Despite the continuous efforts in improving both the effectiveness and efficiency of code search, two issues remained unsolved. First, programming languages have inherent strong structural linkages, and feature mining of code as text form would omit the structural information contained inside it. Second, there is a potential semantic relationship between code and query, it is challenging to align code and text across sequences so that vectors are spatially consistent during similarity matching. To tackle both issues, in this paper, a code search model named CSSAM (Code Semantics and Structures Attention Matching) is proposed. By introducing semantic and structural matching mechanisms, CSSAM effectively extracts and fuses multidimensional code features. Specifically, the cross and residual layer was developed to facilitate high-latitude spatial alignment of code and query at the token level. By leveraging the residual interaction, a matching module is designed to preserve more code semantics and descriptive features, that enhances the adhesion between the code and its corresponding query text. Besides, to improve the model's comprehension of the code's inherent structure, a code representation structure named CSRG (Code Semantic Representation Graph) is proposed for jointly representing abstract syntax tree nodes and the data flow of the codes.

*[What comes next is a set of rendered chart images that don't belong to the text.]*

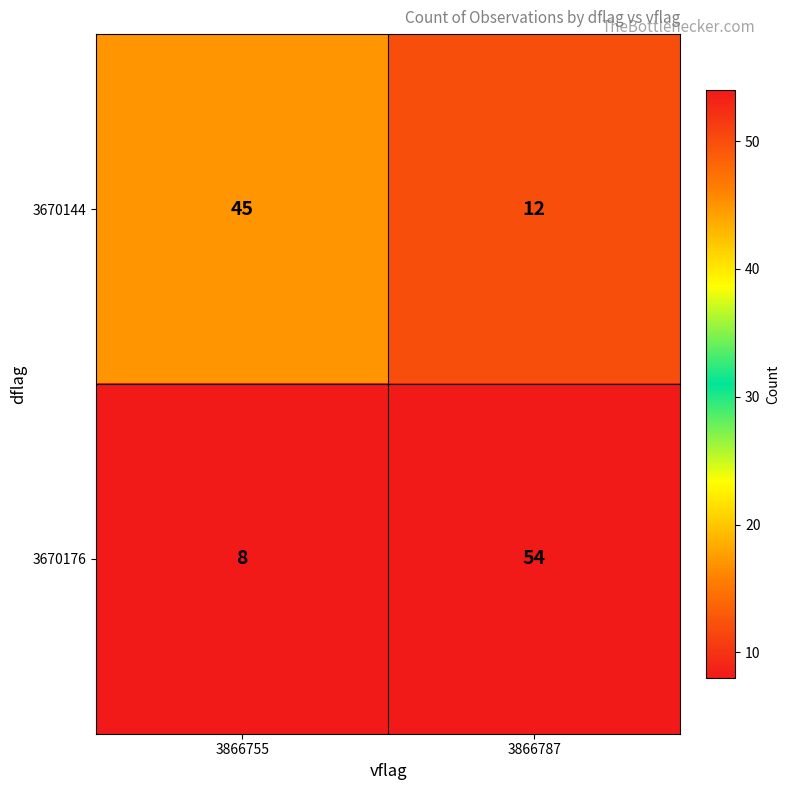

Count the number of categories in the chart.

2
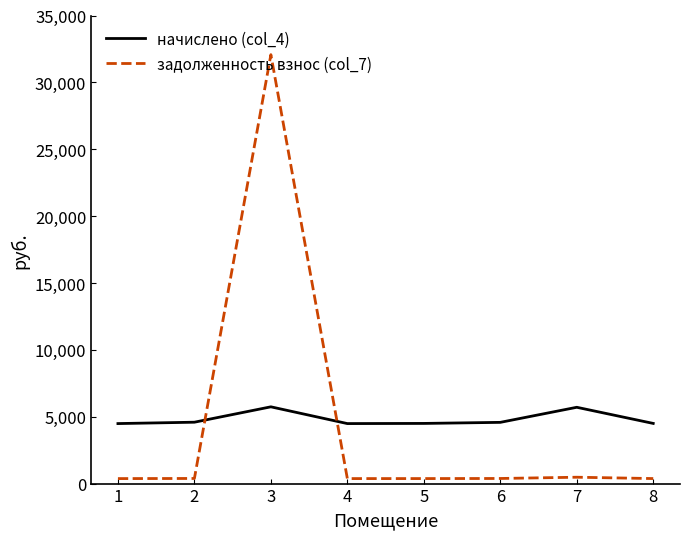

Which series ends up on top after the final intersection of задолженность взнос (col_7) and начислено (col_4)?

начислено (col_4)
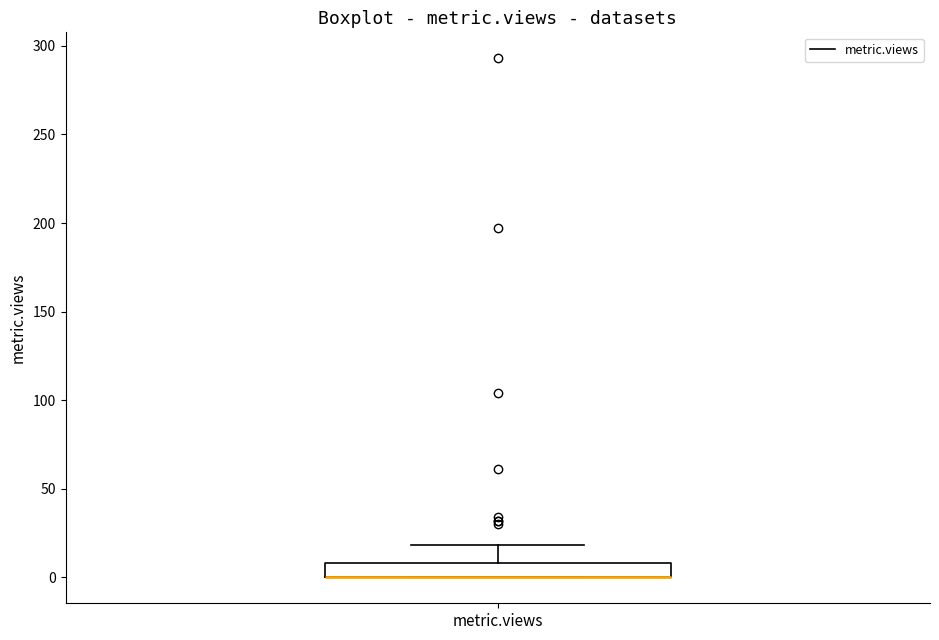

Transcribe this box plot: give where the median line is, the range the box spans, and where the two whiskers end, as read against the y-axis. The values are not printed on the chart, so give them approximately, as read against the axis.

median 0 (drawn on the box's lower edge), box 0 to 10, whiskers 0 to 20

According to the experimental results on two publicly available datasets containing 540k and 330k code segments, CSSAM significantly outperforms the baselines in terms of achieving the highest SR@1/5/10, MRR, and NDCG@50 on both datasets respectively. Moreover, the ablation study is conducted to quantitatively measure the impact of each key component of CSSAM on the efficiency and effectiveness of code search, which offers the insights into the improvement of advanced code search solutions.